Breaking down photosynthesis stages | High school biology | Khan Academy
So I'm going to give another quick overview of photosynthesis, and this time I'm going to break it down into two big stages.
As you are probably familiar, just looking at the word photosynthesis essentially has two parts: it has photo, and it has synthesis. The photo is referring to that it's going to use light somehow.
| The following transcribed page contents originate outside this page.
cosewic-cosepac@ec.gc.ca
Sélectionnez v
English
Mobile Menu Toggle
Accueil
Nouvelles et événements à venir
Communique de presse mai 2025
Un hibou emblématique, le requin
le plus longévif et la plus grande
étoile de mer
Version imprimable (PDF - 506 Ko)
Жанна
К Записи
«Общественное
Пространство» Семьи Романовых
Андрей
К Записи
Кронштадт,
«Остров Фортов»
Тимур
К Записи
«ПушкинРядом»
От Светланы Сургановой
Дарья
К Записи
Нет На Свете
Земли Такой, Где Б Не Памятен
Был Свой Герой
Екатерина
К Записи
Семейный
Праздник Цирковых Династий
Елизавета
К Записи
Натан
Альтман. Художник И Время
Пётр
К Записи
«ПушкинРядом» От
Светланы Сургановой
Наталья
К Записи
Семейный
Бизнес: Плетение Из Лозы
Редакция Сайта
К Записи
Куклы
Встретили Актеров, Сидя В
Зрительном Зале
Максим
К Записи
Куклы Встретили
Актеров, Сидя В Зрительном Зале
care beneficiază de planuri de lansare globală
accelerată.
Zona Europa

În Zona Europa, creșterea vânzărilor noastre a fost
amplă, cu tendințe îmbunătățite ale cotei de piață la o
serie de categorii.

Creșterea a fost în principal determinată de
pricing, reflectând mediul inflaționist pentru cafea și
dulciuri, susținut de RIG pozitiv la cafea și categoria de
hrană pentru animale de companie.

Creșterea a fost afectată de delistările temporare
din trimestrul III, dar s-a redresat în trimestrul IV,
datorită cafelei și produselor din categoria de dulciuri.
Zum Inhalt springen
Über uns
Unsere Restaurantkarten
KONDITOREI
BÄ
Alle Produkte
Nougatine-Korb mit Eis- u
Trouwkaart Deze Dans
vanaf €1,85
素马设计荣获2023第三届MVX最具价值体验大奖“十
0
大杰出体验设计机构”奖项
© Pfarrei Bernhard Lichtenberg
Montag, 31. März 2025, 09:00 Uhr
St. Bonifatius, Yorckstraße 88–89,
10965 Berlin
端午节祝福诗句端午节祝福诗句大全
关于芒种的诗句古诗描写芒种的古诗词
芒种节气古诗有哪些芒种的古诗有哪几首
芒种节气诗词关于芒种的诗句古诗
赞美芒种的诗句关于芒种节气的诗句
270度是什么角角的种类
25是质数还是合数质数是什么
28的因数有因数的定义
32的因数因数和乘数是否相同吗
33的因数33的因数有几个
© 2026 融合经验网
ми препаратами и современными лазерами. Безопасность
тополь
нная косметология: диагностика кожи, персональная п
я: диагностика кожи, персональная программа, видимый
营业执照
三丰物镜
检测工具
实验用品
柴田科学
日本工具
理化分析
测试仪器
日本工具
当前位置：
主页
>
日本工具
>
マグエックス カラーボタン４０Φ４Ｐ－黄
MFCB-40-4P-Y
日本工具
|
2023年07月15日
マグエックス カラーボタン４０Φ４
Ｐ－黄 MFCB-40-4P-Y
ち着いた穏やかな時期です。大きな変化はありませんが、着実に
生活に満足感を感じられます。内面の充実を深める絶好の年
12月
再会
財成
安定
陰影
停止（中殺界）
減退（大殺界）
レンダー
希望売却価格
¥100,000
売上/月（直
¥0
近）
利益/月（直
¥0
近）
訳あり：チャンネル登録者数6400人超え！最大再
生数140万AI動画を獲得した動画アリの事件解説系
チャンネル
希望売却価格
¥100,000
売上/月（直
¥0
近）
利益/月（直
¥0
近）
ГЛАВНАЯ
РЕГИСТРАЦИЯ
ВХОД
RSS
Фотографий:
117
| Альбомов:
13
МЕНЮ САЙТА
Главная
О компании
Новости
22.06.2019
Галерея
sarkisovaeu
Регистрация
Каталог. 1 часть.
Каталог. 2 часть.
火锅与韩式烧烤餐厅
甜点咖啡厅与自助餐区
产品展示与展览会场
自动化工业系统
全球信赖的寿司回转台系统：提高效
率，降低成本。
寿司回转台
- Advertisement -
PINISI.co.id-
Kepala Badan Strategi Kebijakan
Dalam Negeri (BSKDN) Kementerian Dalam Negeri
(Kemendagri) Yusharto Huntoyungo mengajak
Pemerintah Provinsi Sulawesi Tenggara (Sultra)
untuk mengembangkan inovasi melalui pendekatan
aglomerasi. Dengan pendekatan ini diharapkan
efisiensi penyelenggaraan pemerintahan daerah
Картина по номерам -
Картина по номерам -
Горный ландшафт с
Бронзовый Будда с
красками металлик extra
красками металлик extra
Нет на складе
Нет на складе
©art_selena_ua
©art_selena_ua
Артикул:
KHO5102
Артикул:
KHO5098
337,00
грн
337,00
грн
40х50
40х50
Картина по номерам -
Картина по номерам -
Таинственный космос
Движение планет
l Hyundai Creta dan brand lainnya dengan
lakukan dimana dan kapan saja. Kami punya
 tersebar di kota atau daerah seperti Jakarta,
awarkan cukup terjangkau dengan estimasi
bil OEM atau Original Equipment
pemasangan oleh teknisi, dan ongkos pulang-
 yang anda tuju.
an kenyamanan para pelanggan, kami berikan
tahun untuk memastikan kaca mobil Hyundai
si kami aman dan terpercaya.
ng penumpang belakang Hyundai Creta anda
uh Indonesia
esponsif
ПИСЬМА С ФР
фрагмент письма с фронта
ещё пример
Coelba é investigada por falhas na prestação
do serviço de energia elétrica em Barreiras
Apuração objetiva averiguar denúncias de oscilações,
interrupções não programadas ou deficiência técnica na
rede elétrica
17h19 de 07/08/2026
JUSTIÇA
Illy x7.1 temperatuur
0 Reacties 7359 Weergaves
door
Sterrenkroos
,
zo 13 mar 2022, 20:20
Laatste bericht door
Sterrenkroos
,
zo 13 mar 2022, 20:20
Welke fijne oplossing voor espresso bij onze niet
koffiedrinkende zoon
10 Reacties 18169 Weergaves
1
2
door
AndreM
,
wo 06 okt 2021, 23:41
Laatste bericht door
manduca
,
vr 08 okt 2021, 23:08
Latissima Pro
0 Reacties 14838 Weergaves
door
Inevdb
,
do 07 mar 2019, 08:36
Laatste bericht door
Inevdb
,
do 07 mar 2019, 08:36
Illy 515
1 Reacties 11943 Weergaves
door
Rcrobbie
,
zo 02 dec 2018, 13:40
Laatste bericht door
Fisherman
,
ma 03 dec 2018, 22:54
What's it going to do with that light energy? Well, it's going to synthesize something. And what in particular? What it's going to synthesize, as we'll see, is sugar.
So we are going to go from energy in light. Let me just write light energy, and we're going to use that light energy to synthesize sugar. Very broadly speaking, obviously, this is a very, very high level overview. But light energy isn't the only input here. We're also going to need some water, and as we go into future videos, we'll see what that water is used for. It's actually a source of electrons to make use of that light energy, frankly.
And we're also going to need some carbon dioxide, really, as a source of carbons. There's a lot of carbon in those sugars. We're essentially going to fix the carbon. We're going to take it from this carbon dioxide gas, and we're going to incorporate it into organic molecules and eventually into the sugar.
Sugar isn't the only output; another byproduct of this process is molecular oxygen. Once you strip a couple of electrons from the water and the hydrogen ions are stripped away from it as well, all you're left with is oxygen. And you do that twice, then you have O2, and you have molecular oxygen. This is a byproduct of photosynthesis, but you can imagine this is very important to life on Earth as we know it. In particular for us, we would have trouble breathing if this was not a byproduct of photosynthesis.
Now what I'm going to do now is break this out into two stages. These two stages we can call the light dependent reactions and then the second stage I will call the Calvin cycle. As the name implies, the light dependent reactions are dependent on light.
So what's happening here is we're going to take light energy plus we're going to take the water as a source of electrons. We're going to use these two things to produce—let me write this in another color— to produce ATP. So we're going to produce ATP, which is a store of energy, and we're also going to reduce NADP+ into NADPH, which has energy as a strong reducing agent.
So this is what is happening broadly speaking in the light reactions. Then in the Calvin cycle, what we're going to do is we're going to take these products of the light dependent reactions. So we're going to take our ATP and our NADPH and we can use energy in conjunction with some carbon dioxide in order to produce sugar.
Let me see, have I got everything here? Oh, of course, I'm missing one of the byproducts of the light dependent reactions—a very important one. I'm missing the molecular oxygen. So once again, this is what makes up photosynthesis, but you can break it up into these two segments.
The light dependent reaction is using the energy from photons in light, along with electrons from the water, to produce to store energy as ATP and NADPH, and it has molecular oxygen as a byproduct. In order to get one molecular oxygen, you're going to need two of these water molecules.
Then as we go into the Calvin cycle, we can take ATP and NADPH along with some carbon dioxide, and we can use that to actually store our energy as actual sugar. As we'll do in future videos, we'll go into more depth on what exactly happens in these light dependent reactions and what exactly happens in the Calvin cycle.